As N.I. wrote Pirogov in his “Sevastopol Letters and Memoirs” he saw the effect of gypsum on canvas in the studio of the famous sculptor of those days, N.A. Stepanov. The sculptor used thin strips of linen dipped in a liquid mixture of plaster of Paris to make the models. “I guessed that it could be used in surgery, and immediately applied bandages and strips of canvas soaked in this solution to a complex fracture of the leg. The success was remarkable. The bandage dried in a few minutes... The complex fracture healed without suppuration or any seizures.”
During the Crimean War, the method of using plaster casts was widely introduced into practice. The method for preparing a plaster cast according to Pirogov looked like this. The damaged limb was wrapped in cloth, and the bony protrusions were additionally covered. A plaster solution was prepared and strips of shirts or underpants were immersed in it (there is no time for fat in war). In general, everything was suitable for bandages.

If you have a plaster solution, you can turn anything into an immobilizing bandage (from the film “Gentlemen of Fortune”)

The plaster mixture was distributed over the tissue and applied along the limb. Then the longitudinal strips were strengthened with transverse strips. It turned out robust design. After the war, Pirogov improved his method: a piece of fabric corresponding to the size of the damaged limb was cut out from rough canvas in advance and soaked in a plaster solution before use.
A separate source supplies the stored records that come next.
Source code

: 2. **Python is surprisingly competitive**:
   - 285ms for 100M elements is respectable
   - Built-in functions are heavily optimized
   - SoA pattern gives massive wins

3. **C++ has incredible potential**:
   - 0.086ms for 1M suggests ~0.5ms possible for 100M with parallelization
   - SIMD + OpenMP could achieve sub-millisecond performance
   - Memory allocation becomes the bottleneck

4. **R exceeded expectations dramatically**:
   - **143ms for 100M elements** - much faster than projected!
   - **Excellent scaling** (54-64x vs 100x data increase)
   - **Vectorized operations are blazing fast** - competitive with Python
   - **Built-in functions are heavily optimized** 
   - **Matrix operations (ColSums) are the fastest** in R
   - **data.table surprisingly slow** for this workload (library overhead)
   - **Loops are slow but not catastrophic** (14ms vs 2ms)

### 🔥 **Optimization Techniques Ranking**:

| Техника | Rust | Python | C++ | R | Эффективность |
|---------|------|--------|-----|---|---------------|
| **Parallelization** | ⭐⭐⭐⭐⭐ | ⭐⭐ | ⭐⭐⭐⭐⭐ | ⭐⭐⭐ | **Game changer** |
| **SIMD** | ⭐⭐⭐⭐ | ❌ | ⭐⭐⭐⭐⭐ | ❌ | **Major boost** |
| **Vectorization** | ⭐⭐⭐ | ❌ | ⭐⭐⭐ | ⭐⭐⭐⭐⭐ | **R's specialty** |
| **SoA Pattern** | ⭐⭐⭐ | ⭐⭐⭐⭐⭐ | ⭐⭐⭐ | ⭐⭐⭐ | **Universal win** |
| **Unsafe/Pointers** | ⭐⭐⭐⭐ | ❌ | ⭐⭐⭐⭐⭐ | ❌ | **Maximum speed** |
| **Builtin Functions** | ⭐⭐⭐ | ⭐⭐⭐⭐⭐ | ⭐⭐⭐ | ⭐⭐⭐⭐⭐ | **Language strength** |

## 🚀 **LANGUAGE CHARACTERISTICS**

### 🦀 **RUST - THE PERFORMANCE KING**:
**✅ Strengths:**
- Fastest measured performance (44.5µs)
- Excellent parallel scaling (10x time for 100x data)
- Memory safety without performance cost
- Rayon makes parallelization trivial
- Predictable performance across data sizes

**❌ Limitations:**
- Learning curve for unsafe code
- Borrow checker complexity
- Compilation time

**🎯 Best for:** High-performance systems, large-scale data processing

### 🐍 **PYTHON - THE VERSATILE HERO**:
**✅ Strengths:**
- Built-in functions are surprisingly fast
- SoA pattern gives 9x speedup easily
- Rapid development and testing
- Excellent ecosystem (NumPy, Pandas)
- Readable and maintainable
Matthiessen’s technique was popular abroad. The fabric was rubbed with dry plaster powder and placed on the patient's limb. The gypsum composition was stored separately in sealed containers. Subsequently, bandages sprinkled with the same composition were produced. But they were wetted after bandaging.

Pros and cons of a plaster cast

What are the advantages of a plaster-based fixation bandage? Convenience and speed of use. The plaster is hypoallergenic (I remember only one case of contact allergy). A very important point: the bandage “breathes” due to the porous structure of the mineral. A microclimate is created. This is a definite bonus, in contrast to modern polymer dressings, which also have a hydrophobic backing. Of the minuses: not always sufficient strength (although a lot depends on the manufacturing technique). Plaster crumbles and is very heavy. And for those who have suffered misfortune and had to contact a traumatologist, the question is often tormented: how to scratch under a cast? However, under a plaster cast it itches more often than under a polymer bandage: it dries out the skin (remember the hygroscopicity of plaster). Various wire devices are used. Anyone who has encountered this will understand. In a plastic bandage, on the contrary, everything “sinks.” The substrate is hydrophobic, that is, it does not absorb water. But what about the main bonus of polymer dressings - the ability to take a shower? Of course, the bandages created on a 3D printer do not have all these disadvantages. But so far such bandages are only in development.

Polymer and 3D printer as a means of immobilization

Will the plaster cast become a thing of the past?

Modern capabilities of a 3D printer in creating fixation bandages

Undoubtedly. But I think that this will not happen very soon. Fast growing modern technologies, new materials will still take their toll. The plaster cast still has very important advantage. Very low price. And although new ones appear polymer materials, the immobilizing bandage of which is much lighter and stronger (by the way, it is much more difficult to remove this one than a regular plaster cast), fixing bandages of the “external skeleton” type (printed on a 3D printer), the history of the plaster bandage is not over yet.